◆ Directions
Return each record shown beneath, word for word.

____ Data supplied

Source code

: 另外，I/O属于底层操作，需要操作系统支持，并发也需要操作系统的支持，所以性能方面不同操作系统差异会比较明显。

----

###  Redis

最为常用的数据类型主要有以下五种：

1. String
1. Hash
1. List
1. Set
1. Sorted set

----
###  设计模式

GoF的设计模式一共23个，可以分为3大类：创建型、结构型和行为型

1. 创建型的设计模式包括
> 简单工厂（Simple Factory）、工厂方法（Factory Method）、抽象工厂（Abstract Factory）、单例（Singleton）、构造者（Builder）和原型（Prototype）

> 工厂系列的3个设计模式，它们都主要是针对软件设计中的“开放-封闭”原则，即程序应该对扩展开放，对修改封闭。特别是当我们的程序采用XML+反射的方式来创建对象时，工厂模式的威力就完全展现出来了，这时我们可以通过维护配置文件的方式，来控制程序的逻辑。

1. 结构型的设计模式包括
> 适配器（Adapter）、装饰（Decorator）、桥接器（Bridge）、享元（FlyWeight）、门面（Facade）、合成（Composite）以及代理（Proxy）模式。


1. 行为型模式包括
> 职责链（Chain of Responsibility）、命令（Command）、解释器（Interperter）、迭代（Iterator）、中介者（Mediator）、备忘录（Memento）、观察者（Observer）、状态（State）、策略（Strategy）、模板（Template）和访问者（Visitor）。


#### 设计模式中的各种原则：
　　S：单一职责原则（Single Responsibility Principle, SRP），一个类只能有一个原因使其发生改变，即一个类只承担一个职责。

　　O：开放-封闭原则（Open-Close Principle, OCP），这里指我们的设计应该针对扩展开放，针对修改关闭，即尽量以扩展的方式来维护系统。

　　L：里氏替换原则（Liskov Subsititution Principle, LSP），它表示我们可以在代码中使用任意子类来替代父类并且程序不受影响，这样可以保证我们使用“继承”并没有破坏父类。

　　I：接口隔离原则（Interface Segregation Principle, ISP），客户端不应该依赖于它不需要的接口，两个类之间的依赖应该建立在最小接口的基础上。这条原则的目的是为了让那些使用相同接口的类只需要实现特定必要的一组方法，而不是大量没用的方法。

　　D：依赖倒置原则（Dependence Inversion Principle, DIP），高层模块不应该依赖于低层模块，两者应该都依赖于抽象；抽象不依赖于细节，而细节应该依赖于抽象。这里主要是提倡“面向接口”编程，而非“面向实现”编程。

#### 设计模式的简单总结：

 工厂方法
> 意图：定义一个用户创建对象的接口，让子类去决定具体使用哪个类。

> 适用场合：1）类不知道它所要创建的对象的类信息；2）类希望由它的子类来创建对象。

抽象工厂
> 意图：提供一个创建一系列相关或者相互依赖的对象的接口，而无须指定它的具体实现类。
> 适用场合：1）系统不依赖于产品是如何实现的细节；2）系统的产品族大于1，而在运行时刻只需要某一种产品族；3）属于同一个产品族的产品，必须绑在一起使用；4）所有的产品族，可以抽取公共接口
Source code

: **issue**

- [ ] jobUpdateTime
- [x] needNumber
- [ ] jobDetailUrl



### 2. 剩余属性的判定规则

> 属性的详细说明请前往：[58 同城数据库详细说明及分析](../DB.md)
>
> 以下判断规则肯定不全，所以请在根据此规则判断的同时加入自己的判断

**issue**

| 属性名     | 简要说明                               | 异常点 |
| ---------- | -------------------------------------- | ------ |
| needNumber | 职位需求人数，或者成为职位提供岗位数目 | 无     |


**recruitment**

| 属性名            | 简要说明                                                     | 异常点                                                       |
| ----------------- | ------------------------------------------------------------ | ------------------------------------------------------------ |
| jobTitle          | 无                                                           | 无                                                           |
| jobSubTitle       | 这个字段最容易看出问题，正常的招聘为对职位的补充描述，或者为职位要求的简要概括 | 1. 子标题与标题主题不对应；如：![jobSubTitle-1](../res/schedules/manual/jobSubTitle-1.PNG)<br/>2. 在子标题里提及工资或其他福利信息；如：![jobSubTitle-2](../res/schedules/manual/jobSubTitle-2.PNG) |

________

◆ Answer to this problem
Source code

: 另外，I/O属于底层操作，需要操作系统支持，并发也需要操作系统的支持，所以性能方面不同操作系统差异会比较明显。

----

###  Redis

最为常用的数据类型主要有以下五种：

1. String
1. Hash
1. List
1. Set
1. Sorted set

----
###  设计模式

GoF的设计模式一共23个，可以分为3大类：创建型、结构型和行为型

1. 创建型的设计模式包括
> 简单工厂（Simple Factory）、工厂方法（Factory Method）、抽象工厂（Abstract Factory）、单例（Singleton）、构造者（Builder）和原型（Prototype）

> 工厂系列的3个设计模式，它们都主要是针对软件设计中的“开放-封闭”原则，即程序应该对扩展开放，对修改封闭。特别是当我们的程序采用XML+反射的方式来创建对象时，工厂模式的威力就完全展现出来了，这时我们可以通过维护配置文件的方式，来控制程序的逻辑。

1. 结构型的设计模式包括
> 适配器（Adapter）、装饰（Decorator）、桥接器（Bridge）、享元（FlyWeight）、门面（Facade）、合成（Composite）以及代理（Proxy）模式。


1. 行为型模式包括
> 职责链（Chain of Responsibility）、命令（Command）、解释器（Interperter）、迭代（Iterator）、中介者（Mediator）、备忘录（Memento）、观察者（Observer）、状态（State）、策略（Strategy）、模板（Template）和访问者（Visitor）。


#### 设计模式中的各种原则：
　　S：单一职责原则（Single Responsibility Principle, SRP），一个类只能有一个原因使其发生改变，即一个类只承担一个职责。

　　O：开放-封闭原则（Open-Close Principle, OCP），这里指我们的设计应该针对扩展开放，针对修改关闭，即尽量以扩展的方式来维护系统。

　　L：里氏替换原则（Liskov Subsititution Principle, LSP），它表示我们可以在代码中使用任意子类来替代父类并且程序不受影响，这样可以保证我们使用“继承”并没有破坏父类。

　　I：接口隔离原则（Interface Segregation Principle, ISP），客户端不应该依赖于它不需要的接口，两个类之间的依赖应该建立在最小接口的基础上。这条原则的目的是为了让那些使用相同接口的类只需要实现特定必要的一组方法，而不是大量没用的方法。

　　D：依赖倒置原则（Dependence Inversion Principle, DIP），高层模块不应该依赖于低层模块，两者应该都依赖于抽象；抽象不依赖于细节，而细节应该依赖于抽象。这里主要是提倡“面向接口”编程，而非“面向实现”编程。

#### 设计模式的简单总结：

 工厂方法
> 意图：定义一个用户创建对象的接口，让子类去决定具体使用哪个类。

> 适用场合：1）类不知道它所要创建的对象的类信息；2）类希望由它的子类来创建对象。

抽象工厂
> 意图：提供一个创建一系列相关或者相互依赖的对象的接口，而无须指定它的具体实现类。
> 适用场合：1）系统不依赖于产品是如何实现的细节；2）系统的产品族大于1，而在运行时刻只需要某一种产品族；3）属于同一个产品族的产品，必须绑在一起使用；4）所有的产品族，可以抽取公共接口
Source code

: **issue**

- [ ] jobUpdateTime
- [x] needNumber
- [ ] jobDetailUrl



### 2. 剩余属性的判定规则

> 属性的详细说明请前往：[58 同城数据库详细说明及分析](../DB.md)
>
> 以下判断规则肯定不全，所以请在根据此规则判断的同时加入自己的判断

**issue**

| 属性名     | 简要说明                               | 异常点 |
| ---------- | -------------------------------------- | ------ |
| needNumber | 职位需求人数，或者成为职位提供岗位数目 | 无     |


**recruitment**

| 属性名            | 简要说明                                                     | 异常点                                                       |
| ----------------- | ------------------------------------------------------------ | ------------------------------------------------------------ |
| jobTitle          | 无                                                           | 无                                                           |
| jobSubTitle       | 这个字段最容易看出问题，正常的招聘为对职位的补充描述，或者为职位要求的简要概括 | 1. 子标题与标题主题不对应；如：![jobSubTitle-1](../res/schedules/manual/jobSubTitle-1.PNG)<br/>2. 在子标题里提及工资或其他福利信息；如：![jobSubTitle-2](../res/schedules/manual/jobSubTitle-2.PNG) |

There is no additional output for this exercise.